Pour Francis Lamoureux, archiviste à la CSN, la musique n’a jamais été bien loin. Elle est là depuis l’enfance, associée aux souvenirs de sa grand-mère, aux heures passées devant un piano, à cette impression que certaines émotions trouvent plus facilement leur chemin à travers des notes qu’à travers des mots.
« J’ai commencé au secondaire, avec la trompette. Et je n’ai jamais vraiment arrêté. » Comme beaucoup, il a d’abord cru que cette passion pourrait devenir une vocation. Après un cégep en musique, il s’engage dans un parcours universitaire en trompette historique. Mais à mesure que les années passent, quelque chose se transforme. « Je me suis rendu compte que j’aimais profondément la musique, mais que je ne voulais pas forcément en faire ma carrière. »
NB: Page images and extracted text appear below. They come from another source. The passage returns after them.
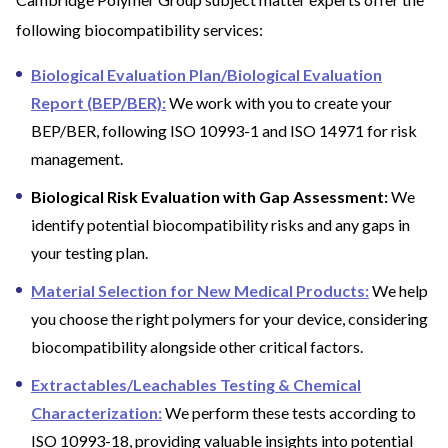
following biocompatibility services:
Biological Evaluation Plan/Biological Evaluation
Report (BEP/BER):
We work with you to create your
BEP/BER, following ISO 10993-1 and ISO 14971 for risk
management.
Biological Risk Evaluation with Gap Assessment:
We
identify potential biocompatibility risks and any gaps in
your testing plan.
Material Selection for New Medical Products:
We help
you choose the right polymers for your device, considering
biocompatibility alongside other critical factors.
Extractables/Leachables Testing & Chemical
Characterization:
We perform these tests according to
ISO 10993-18, providing valuable insights into potential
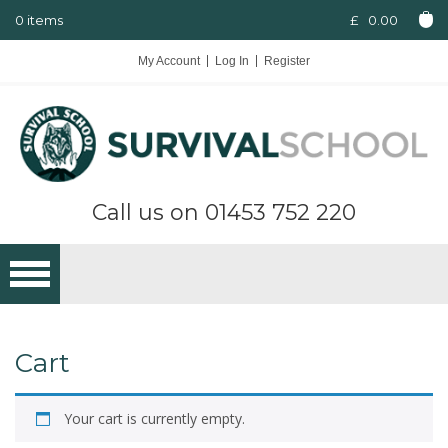
0 items
£
0.00
My Account
Log In
Register
Call us on
01453 752 220
Cart
Your cart is currently empty.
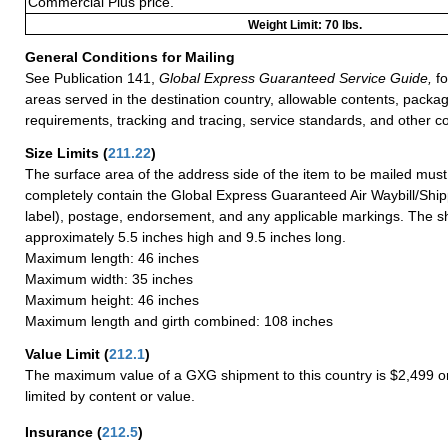
Commercial Plus price.
Weight Limit: 70 lbs.
General Conditions for Mailing
See Publication 141,
Global Express Guaranteed Service Guide,
fo
areas served in the destination country, allowable contents, packag
requirements, tracking and tracing, service standards, and other co
Size Limits
(
211.22
)
The surface area of the address side of the item to be mailed mus
completely contain the Global Express Guaranteed Air Waybill/Ship
label), postage, endorsement, and any applicable markings. The sh
approximately 5.5 inches high and 9.5 inches long.
Maximum length: 46 inches
Maximum width: 35 inches
Maximum height: 46 inches
Maximum length and girth combined: 108 inches
Value Limit
(
212.1
)
The maximum value of a GXG shipment to this country is $2,499 or
limited by content or value.
Insurance
(
212.5
)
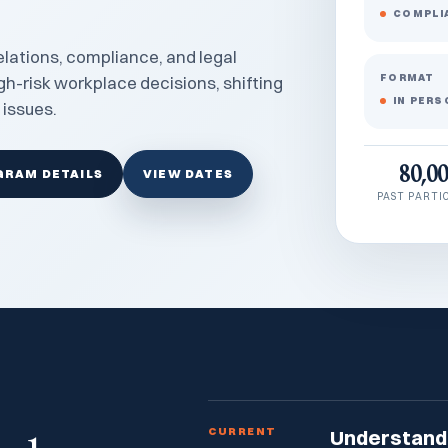
COMPLI
lations, compliance, and legal
FORMAT
gh-risk workplace decisions, shifting
IN PERS
 issues.
80,0
GRAM DETAILS
VIEW DATES
PAST PARTI
CURRENT
Understand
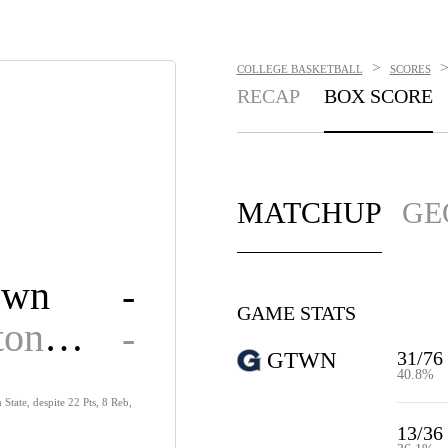
>
COLLEGE BASKETBALL
SCORES
RECAP
BOX SCORE
MATCHUP
GE
own
-
GAME STATS
Washington State
-
31/76
GTWN
40.8%
tate, despite 22 Pts, 8 Reb,
13/36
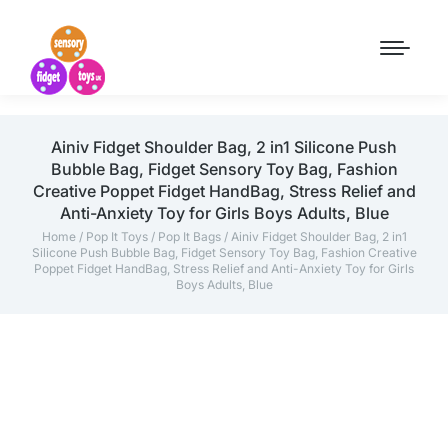
Ainiv Fidget Shoulder Bag, 2 in1 Silicone Push
Bubble Bag, Fidget Sensory Toy Bag, Fashion
Creative Poppet Fidget HandBag, Stress Relief and
Anti-Anxiety Toy for Girls Boys Adults, Blue
Home
/
Pop It Toys
/
Pop It Bags
/ Ainiv Fidget Shoulder Bag, 2 in1
Silicone Push Bubble Bag, Fidget Sensory Toy Bag, Fashion Creative
Poppet Fidget HandBag, Stress Relief and Anti-Anxiety Toy for Girls
Boys Adults, Blue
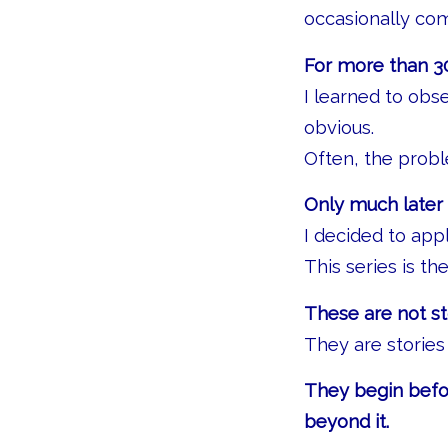
occasionally co
For more than 30
I learned to obs
obvious.
Often, the probl
Only much later 
I decided to ap
This series is the
These are not st
They are stories
They begin befor
beyond it.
Ce glissement l’amène vers un autre champ qui le fascine tout autant : l’histoire. La musicologie, l’histoire de la musique, les compositeurs anciens. « La musique est devenue pour moi une porte d’entrée sur l’histoire. Une façon de comprendre des époques autrement qu’à travers des livres. » Une intuition qui, sans qu’il le sache encore, allait tracer un fil direct jusqu’à son métier d’archiviste.
Aujourd’hui, Francis joue toujours, notamment avec l’Orchestre à vent de musiques de films. Il y est bénévole, par pur plaisir. « J’ai toujours trippé sur la musique de film. Tu joues un thème et automatiquement, des images te reviennent en tête. Il y a un petit côté geek assumé là-dedans. » Rejouer ces partitions, c’est replonger dans des univers qui ont marqué son imaginaire, mais aussi partager une passion avec des gens d’horizons complètement différents de ceux du milieu syndical.
Avec le recul, le lien entre ses deux mondes lui apparaît évident. « Une œuvre musicale, c’est comme une archive vivante. Elle porte en elle une époque, des choix esthétiques, une manière de voir le monde. » Pour lui, travailler avec des documents historiques et interpréter des œuvres anciennes relèvent d’un même geste : faire parler le passé, le rendre présent.
Et surtout, la musique lui offre quelque chose de précieux : un espace à lui. « Ça me permet d’avoir la tête ailleurs. Pas les mêmes gens, pas le même milieu, pas les mêmes préoccupations. » Après un long parcours d’études et des années dans le monde des archives, la trompette devient un point d’ancrage, un rappel de sa vie d’avant, mais aussi une manière de rester équilibré dans celle d’aujourd’hui.
Entre les boîtes d’archives et les partitions, Francis continue de faire ce qu’il a toujours fait : garder vivantes les traces du passé, qu’elles soient écrites sur papier… ou portées par le souffle.